De ser preterido, em 2016, por ser negro

Por Raulino Júnior

A coisa é seria. Mais séria do que você pensa. Só sendo negro para saber. É claro que não precisa ser negro para saber sobre a situação do negro no Brasil ou para lutar pelos ideais do povo negro. Precisa ser consciente. Mas, ser vítima de preconceito e de discriminação racial, só sendo negro para saber onde e como dói. A coisa é séria. Mais séria do que você pensa.

Qual é?! Foto: arquivo pessoal

Estamos em 2016, mas muitas pessoas agem como se tivéssemos no século XV, quando, ao meu ver, atitudes racistas e discriminatórias já eram um absurdo.
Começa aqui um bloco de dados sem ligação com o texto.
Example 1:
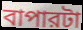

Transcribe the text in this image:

বাপারটা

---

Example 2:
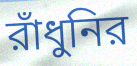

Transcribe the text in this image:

রাঁধুনির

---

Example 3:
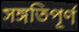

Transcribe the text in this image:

সঙ্গতিপূর্ণ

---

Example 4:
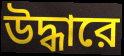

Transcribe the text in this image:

উদ্ধারে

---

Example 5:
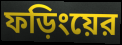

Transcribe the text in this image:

ফড়িংয়েরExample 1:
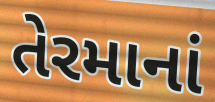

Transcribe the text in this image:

તેરમાનાં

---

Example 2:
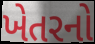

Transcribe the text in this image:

ખેતરનો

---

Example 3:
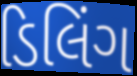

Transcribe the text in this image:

ડિલિંગ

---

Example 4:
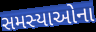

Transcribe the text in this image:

સમસ્યાઓના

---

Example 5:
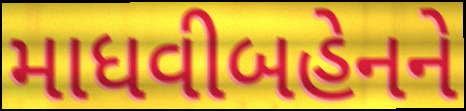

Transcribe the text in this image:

માધવીબહેનને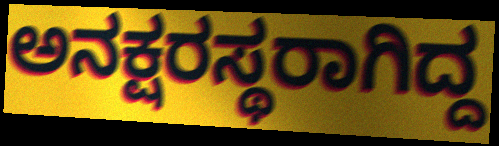
ಅನಕ್ಷರಸ್ಥರಾಗಿದ್ದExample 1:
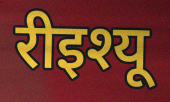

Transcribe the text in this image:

रीइश्यू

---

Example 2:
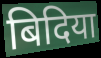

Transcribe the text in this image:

बिदिया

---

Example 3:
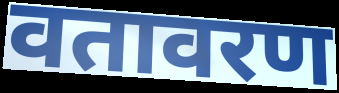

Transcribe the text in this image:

वतावरण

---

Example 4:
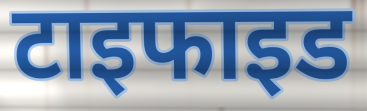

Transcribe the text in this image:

टाइफाइड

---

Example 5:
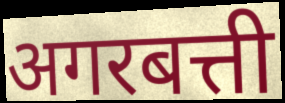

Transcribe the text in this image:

अगरबत्ती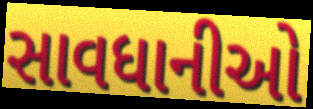
સાવધાનીઓ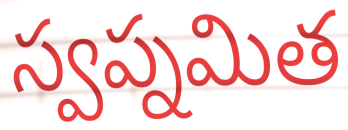
స్వప్నమిత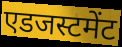
एडजस्टमेंटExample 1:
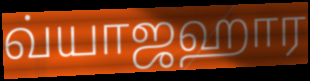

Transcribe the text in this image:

வ்யாஜஹார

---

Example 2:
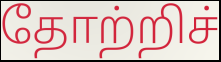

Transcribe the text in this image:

தோற்றிச்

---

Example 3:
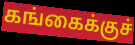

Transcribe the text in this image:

கங்கைக்குச்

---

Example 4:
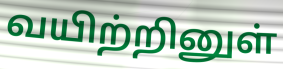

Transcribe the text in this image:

வயிற்றினுள்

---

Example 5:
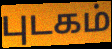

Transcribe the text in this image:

புடகம்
É revoltante como o discurso de exclusão está naturalizado. É revoltante ver as desculpazinhas esfarrapadas que as pessoas usam para justificar o injustificável. É revoltante, muitas vezes, não agir de forma apropriada diante de tal situação. Há uma certa paralisia, um não acreditar que aquilo está acontecendo. É revoltante! A coisa é séria. Mais séria do que você pensa.
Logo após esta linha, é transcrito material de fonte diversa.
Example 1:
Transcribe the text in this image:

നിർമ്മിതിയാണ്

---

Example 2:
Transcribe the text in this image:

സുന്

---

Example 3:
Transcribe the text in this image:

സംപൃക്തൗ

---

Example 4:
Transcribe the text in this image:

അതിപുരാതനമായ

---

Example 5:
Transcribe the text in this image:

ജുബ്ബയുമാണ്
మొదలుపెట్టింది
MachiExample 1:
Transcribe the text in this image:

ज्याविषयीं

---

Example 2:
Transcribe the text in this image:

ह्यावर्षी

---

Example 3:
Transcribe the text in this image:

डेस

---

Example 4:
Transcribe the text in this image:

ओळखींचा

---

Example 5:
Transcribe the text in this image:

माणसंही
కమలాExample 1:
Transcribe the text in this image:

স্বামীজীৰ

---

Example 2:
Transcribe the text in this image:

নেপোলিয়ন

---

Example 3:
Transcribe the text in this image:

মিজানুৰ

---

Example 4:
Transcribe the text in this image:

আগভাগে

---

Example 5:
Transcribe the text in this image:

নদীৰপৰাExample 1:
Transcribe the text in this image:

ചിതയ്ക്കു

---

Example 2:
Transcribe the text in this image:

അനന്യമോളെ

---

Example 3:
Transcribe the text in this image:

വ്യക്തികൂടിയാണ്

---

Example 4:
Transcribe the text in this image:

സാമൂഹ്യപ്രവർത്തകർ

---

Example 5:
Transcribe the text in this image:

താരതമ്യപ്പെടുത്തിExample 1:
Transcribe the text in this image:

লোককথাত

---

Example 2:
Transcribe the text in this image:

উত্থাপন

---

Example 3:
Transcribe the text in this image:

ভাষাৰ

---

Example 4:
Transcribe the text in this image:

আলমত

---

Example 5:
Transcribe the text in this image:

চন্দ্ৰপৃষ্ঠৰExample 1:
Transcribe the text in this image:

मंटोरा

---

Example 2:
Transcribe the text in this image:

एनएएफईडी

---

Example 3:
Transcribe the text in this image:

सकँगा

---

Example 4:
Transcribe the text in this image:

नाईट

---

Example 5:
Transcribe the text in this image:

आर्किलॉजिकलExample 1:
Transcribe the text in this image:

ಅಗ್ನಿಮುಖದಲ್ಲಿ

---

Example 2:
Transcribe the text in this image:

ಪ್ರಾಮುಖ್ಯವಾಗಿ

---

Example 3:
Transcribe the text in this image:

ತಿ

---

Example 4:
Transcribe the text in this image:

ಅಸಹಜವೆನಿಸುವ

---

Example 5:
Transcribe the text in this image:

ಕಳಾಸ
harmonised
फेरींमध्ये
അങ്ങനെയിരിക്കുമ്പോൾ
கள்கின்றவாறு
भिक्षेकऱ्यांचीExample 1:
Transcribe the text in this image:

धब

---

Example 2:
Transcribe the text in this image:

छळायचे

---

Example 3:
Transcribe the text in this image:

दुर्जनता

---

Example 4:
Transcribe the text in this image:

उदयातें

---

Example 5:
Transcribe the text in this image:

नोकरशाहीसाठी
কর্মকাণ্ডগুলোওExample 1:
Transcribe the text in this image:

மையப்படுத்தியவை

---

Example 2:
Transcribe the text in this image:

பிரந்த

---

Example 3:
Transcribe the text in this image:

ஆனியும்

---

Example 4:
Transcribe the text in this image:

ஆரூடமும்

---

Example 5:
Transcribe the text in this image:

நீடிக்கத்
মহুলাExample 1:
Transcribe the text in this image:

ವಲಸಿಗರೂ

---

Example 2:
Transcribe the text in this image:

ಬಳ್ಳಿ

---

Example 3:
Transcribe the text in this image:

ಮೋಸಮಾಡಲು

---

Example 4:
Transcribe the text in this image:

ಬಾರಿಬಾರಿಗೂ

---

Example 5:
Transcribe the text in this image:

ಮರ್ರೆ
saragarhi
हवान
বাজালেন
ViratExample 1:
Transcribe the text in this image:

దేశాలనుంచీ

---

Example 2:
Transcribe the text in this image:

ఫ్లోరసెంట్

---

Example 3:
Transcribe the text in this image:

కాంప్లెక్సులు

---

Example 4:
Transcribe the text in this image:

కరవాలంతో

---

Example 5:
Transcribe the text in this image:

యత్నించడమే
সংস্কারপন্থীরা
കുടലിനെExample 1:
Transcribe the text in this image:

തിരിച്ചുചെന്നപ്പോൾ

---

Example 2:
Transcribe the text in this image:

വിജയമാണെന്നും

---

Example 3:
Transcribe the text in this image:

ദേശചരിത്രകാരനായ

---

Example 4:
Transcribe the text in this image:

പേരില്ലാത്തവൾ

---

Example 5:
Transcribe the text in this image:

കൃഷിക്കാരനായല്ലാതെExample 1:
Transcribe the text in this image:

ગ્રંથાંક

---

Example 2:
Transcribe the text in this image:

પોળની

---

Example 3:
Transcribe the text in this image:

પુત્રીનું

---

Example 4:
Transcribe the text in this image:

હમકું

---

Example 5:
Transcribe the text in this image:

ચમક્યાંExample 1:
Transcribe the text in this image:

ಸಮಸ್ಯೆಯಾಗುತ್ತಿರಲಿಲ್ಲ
Estamos na era das seleções: de emprego, de estágio, de atores etc. Nessas seleções, o que deve ser levado em consideração? O que é mais importante: a habilidade para executar o trabalho proposto ou a cor da pele? Em condições normais de temperatura e pressão, seria a primeira opção; mas como vivemos numa sociedade racista, preconceituosa e discriminatória, a segunda prevalece. E prevalece na maior caradura! Com complementos, no final de uma pedrada, do tipo: “Eu adoro negro. Acho lindo esse tom de chocolate, mas…”. Eu não tenho tom de chocolate nem quero ser associado a tal. Não sou objeto. Sou negro. Sou pessoa. Sou humano. A coisa é séria. Mais séria do que você pensa.

Quando isso vai mudar? E vai mudar? Não sou pessimista e não gosto do pessimismo, mas, nesse caso, sou cético. Infelizmente. É duro ser preterido, apenas, por ser negro. É jogar toda a história de um povo no lixo e considerar que ela não valeu de nada. Mas ela valeu, sim! Mais do que nunca, é preciso ocupar, se apropriar, cavucar. A coisa é séria. Mais séria do que você pensa. O nosso enfrentamento também.